• Description of the task: Leave out the pictures and output exactly the lines below from the one with "root of tail: (138, 379)" down to the one with "left eye: (494, 292)", both of them included.

[Bounding boxes with keypoints]
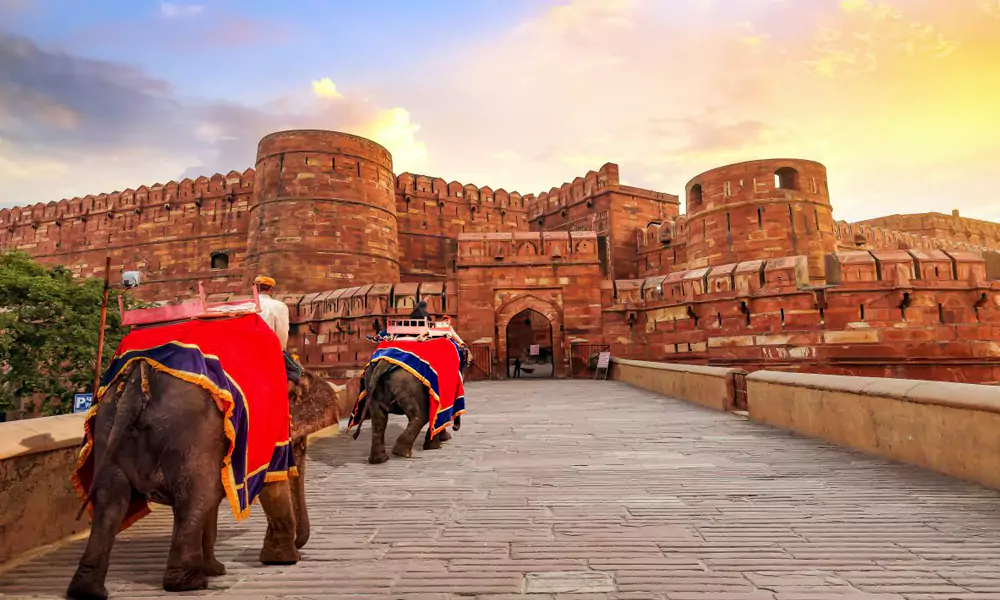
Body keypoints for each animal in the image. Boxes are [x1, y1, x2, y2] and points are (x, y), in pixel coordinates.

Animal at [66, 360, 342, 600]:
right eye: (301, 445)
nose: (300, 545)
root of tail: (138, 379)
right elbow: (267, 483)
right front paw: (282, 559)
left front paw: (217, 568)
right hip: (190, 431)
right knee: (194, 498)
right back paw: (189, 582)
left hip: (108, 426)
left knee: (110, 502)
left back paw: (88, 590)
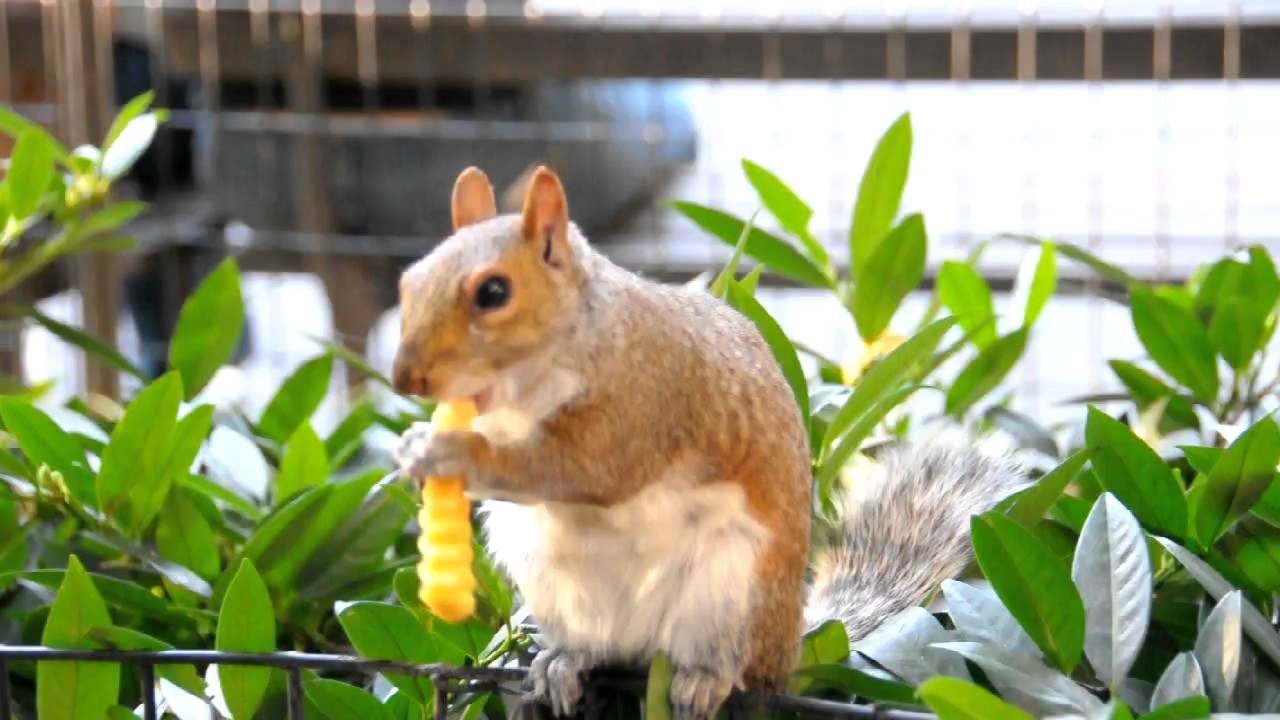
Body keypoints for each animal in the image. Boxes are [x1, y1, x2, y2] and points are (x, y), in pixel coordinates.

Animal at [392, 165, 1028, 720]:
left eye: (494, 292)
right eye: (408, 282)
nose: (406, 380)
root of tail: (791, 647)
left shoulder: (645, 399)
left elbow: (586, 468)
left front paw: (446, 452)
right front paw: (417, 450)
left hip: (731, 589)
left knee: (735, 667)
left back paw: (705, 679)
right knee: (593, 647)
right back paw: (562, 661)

* * *

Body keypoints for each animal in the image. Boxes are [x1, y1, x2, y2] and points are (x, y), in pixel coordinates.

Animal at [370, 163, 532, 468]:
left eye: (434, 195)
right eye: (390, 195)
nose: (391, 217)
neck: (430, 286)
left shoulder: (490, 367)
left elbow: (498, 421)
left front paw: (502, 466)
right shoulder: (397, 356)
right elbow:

• Solution to the problem:
root of tail: (138, 379)
right elbow: (267, 483)
right front paw: (282, 559)
left front paw: (217, 568)
right hip: (190, 431)
right knee: (194, 498)
right back paw: (189, 582)
left hip: (108, 426)
left knee: (110, 502)
left back paw: (88, 590)
Body keypoints for each animal in the image. Boxes are [x1, y1, x2, y2] and points are (x, y), in pixel coordinates.

Animal at [392, 165, 1028, 720]:
left eye: (494, 292)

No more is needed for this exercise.